Aid which comes in two forms — grants and loans — makes a country even more dependent. So, like in our case, it’s been aid, aid and more aid up to 40 years of independence without much to show.
What has gone wrong? There are two schools of thought. One blames the donors, the other bad governance.
Aid, say some scholars, is not for free and therefore not aid at all. Donors bring money with conditions which, sometimes, aren’t good at all. Privatisation is a typical example. Loans have to be paid back with huge interests.
But the main reason for our poverty should be bad governance. Our leaders, especially in the last 10 years, didn’t have a vision for Malawi.
Malawi has natural resources in the form of water and land. A fresh body of water runs from Karonga through Mangochi in the name of Lake Malawi to Nsanje in form of Shire River. Further, the country is blessed with small lakes and rivers that can supply water for irrigation.
Our climate can allow cultivation almost throughout the year. We have vast pieces of land to grow crops and raise animals. Have we used these to optimum productivity? No.
I visited Utviklingsfondet, an agricultural NGO, and learned that Norwergians enjoy Mzuzu Coffee which, unfortunately found its way to Norway in negligible amounts. The NGO is working in 15 countries, including Malawi.
“We import vegetables from South Africa and South America,” said project coordinator, Frederik Frederiksen asking: “Why can’t we import from Malawi if you had the products?”
Indeed. But do we produce vegetables that we can export? No. We grow vegetables for street-side markets.
So, the truth is that markets are there. But we can’t penetrate them because we have nothing to offer. This is shame because we have land and water and reasonable rainfall, double that of East Anglia, a small area that supplies food to Britain.

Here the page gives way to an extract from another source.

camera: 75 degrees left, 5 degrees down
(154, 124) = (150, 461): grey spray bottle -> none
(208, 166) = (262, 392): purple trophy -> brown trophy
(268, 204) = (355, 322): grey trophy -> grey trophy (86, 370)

“It’s a question of management,” said British High Commissioner to Malawi, Norman Ling. Of course, because we have a whole faculty of irrigation engineering at Bunda College of Agriculture and a working department of civil engineering at Polytechnic. And we have admirable irrigation at Nchalo, for example, where people lose words at the way sugarcane is grown.
If only we had another area like Nchalo growing maize we couldn’t be talking of food shortage! By the way what has happened to our agricultural schemes, Mulanje Canning Factory, our cotton ginners and ... the list could be endless?
Government is, perhaps, the main culprit. Remember 20 years ago how prisoners used to cut trees, indigenous trees all over Malawi? Tsanya in Mwima, Balaka, was robbed of the name because the trees, after which the place was named, were cut by inmates.
Primary schools, too, have contributed to the problem. Some schools asked pupils to bring trees daily for a whole month. I remember well at my primary school June was a month for trees and grass. Two weeks we were taking grass and another two weeks for trees. Imagine two weeks of trees! Everyone of the 500 pupils from Standard 3 to 8 carrying one tree per day, 10 in two weeks. This came to 5,000 trees in two weeks.
And these were trees cut from the catchment area of Shire River. Are we surprised today that we have silt disturbing the levels of water in our beautiful river, thus, affecting power generation which in turn makes industries lose millions of kwacha sometimes?
It is clear. Our underdevelopment is not necessarily due to aid but bad governance. It’s our fault. Look at how much public funds go into private pockets. But how long will countries like Norway help us? That is the question the Minister eschewed.